How to complete this task
Print out the entire listing verbatim.

Supplied records
- - -

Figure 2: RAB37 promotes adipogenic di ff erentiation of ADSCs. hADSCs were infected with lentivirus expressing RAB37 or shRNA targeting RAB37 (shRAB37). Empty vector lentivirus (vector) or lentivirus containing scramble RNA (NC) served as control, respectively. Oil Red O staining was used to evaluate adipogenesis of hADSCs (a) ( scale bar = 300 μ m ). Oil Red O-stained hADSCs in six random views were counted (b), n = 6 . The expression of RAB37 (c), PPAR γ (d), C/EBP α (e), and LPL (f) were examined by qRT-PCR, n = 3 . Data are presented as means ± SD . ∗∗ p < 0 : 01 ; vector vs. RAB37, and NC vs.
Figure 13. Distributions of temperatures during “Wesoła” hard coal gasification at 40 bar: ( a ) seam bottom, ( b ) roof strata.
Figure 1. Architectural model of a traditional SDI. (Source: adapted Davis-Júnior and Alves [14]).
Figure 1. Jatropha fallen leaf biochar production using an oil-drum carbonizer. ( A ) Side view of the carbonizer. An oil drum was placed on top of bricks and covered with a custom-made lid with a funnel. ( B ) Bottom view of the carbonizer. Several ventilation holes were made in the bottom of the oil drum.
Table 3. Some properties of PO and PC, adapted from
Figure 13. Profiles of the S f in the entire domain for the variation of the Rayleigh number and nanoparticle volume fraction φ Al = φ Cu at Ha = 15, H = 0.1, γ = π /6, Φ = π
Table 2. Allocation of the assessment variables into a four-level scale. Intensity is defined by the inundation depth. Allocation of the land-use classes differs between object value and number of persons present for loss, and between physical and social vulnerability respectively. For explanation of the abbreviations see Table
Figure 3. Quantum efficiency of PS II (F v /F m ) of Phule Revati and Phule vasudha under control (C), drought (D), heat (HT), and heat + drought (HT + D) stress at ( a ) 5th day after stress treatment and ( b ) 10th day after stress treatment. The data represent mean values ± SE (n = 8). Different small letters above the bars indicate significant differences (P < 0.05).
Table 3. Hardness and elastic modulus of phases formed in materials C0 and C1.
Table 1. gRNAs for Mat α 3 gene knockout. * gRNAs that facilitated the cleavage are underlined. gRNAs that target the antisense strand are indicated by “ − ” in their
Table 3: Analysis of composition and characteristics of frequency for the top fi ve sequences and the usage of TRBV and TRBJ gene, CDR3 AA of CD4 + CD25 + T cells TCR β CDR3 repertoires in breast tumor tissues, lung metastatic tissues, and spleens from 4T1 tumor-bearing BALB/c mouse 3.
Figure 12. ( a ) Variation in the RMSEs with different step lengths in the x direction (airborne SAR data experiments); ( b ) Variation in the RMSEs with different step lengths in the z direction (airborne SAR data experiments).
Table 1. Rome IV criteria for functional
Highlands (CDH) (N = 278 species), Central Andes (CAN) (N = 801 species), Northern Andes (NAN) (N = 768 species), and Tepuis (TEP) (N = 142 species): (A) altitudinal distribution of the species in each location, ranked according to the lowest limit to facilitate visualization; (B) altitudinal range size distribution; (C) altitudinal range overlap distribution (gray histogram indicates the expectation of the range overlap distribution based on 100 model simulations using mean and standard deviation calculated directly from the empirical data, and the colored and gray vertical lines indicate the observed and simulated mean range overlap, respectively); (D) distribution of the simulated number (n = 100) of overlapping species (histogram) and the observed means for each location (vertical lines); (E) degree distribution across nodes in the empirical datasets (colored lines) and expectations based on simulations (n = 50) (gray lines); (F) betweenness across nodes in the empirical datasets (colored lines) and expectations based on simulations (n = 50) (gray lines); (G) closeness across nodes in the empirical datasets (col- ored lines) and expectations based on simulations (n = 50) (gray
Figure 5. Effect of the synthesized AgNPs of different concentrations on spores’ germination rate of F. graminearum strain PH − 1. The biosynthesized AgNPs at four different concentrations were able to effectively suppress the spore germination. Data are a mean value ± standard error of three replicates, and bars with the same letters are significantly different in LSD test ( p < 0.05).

- - -

Output of the exercise
Figure 2: RAB37 promotes adipogenic di ff erentiation of ADSCs. hADSCs were infected with lentivirus expressing RAB37 or shRNA targeting RAB37 (shRAB37). Empty vector lentivirus (vector) or lentivirus containing scramble RNA (NC) served as control, respectively. Oil Red O staining was used to evaluate adipogenesis of hADSCs (a) ( scale bar = 300 μ m ). Oil Red O-stained hADSCs in six random views were counted (b), n = 6 . The expression of RAB37 (c), PPAR γ (d), C/EBP α (e), and LPL (f) were examined by qRT-PCR, n = 3 . Data are presented as means ± SD . ∗∗ p < 0 : 01 ; vector vs. RAB37, and NC vs.
Figure 13. Distributions of temperatures during “Wesoła” hard coal gasification at 40 bar: ( a ) seam bottom, ( b ) roof strata.
Figure 1. Architectural model of a traditional SDI. (Source: adapted Davis-Júnior and Alves [14]).
Figure 1. Jatropha fallen leaf biochar production using an oil-drum carbonizer. ( A ) Side view of the carbonizer. An oil drum was placed on top of bricks and covered with a custom-made lid with a funnel. ( B ) Bottom view of the carbonizer. Several ventilation holes were made in the bottom of the oil drum.
Table 3. Some properties of PO and PC, adapted from
Figure 13. Profiles of the S f in the entire domain for the variation of the Rayleigh number and nanoparticle volume fraction φ Al = φ Cu at Ha = 15, H = 0.1, γ = π /6, Φ = π
Table 2. Allocation of the assessment variables into a four-level scale. Intensity is defined by the inundation depth. Allocation of the land-use classes differs between object value and number of persons present for loss, and between physical and social vulnerability respectively. For explanation of the abbreviations see Table
Figure 3. Quantum efficiency of PS II (F v /F m ) of Phule Revati and Phule vasudha under control (C), drought (D), heat (HT), and heat + drought (HT + D) stress at ( a ) 5th day after stress treatment and ( b ) 10th day after stress treatment. The data represent mean values ± SE (n = 8). Different small letters above the bars indicate significant differences (P < 0.05).
Table 3. Hardness and elastic modulus of phases formed in materials C0 and C1.
Table 1. gRNAs for Mat α 3 gene knockout. * gRNAs that facilitated the cleavage are underlined. gRNAs that target the antisense strand are indicated by “ − ” in their
Table 3: Analysis of composition and characteristics of frequency for the top fi ve sequences and the usage of TRBV and TRBJ gene, CDR3 AA of CD4 + CD25 + T cells TCR β CDR3 repertoires in breast tumor tissues, lung metastatic tissues, and spleens from 4T1 tumor-bearing BALB/c mouse 3.
Figure 12. ( a ) Variation in the RMSEs with different step lengths in the x direction (airborne SAR data experiments); ( b ) Variation in the RMSEs with different step lengths in the z direction (airborne SAR data experiments).
Table 1. Rome IV criteria for functional
Highlands (CDH) (N = 278 species), Central Andes (CAN) (N = 801 species), Northern Andes (NAN) (N = 768 species), and Tepuis (TEP) (N = 142 species): (A) altitudinal distribution of the species in each location, ranked according to the lowest limit to facilitate visualization; (B) altitudinal range size distribution; (C) altitudinal range overlap distribution (gray histogram indicates the expectation of the range overlap distribution based on 100 model simulations using mean and standard deviation calculated directly from the empirical data, and the colored and gray vertical lines indicate the observed and simulated mean range overlap, respectively); (D) distribution of the simulated number (n = 100) of overlapping species (histogram) and the observed means for each location (vertical lines); (E) degree distribution across nodes in the empirical datasets (colored lines) and expectations based on simulations (n = 50) (gray lines); (F) betweenness across nodes in the empirical datasets (colored lines) and expectations based on simulations (n = 50) (gray lines); (G) closeness across nodes in the empirical datasets (col- ored lines) and expectations based on simulations (n = 50) (gray
Figure 5. Effect of the synthesized AgNPs of different concentrations on spores’ germination rate of F. graminearum strain PH − 1. The biosynthesized AgNPs at four different concentrations were able to effectively suppress the spore germination. Data are a mean value ± standard error of three replicates, and bars with the same letters are significantly different in LSD test ( p < 0.05).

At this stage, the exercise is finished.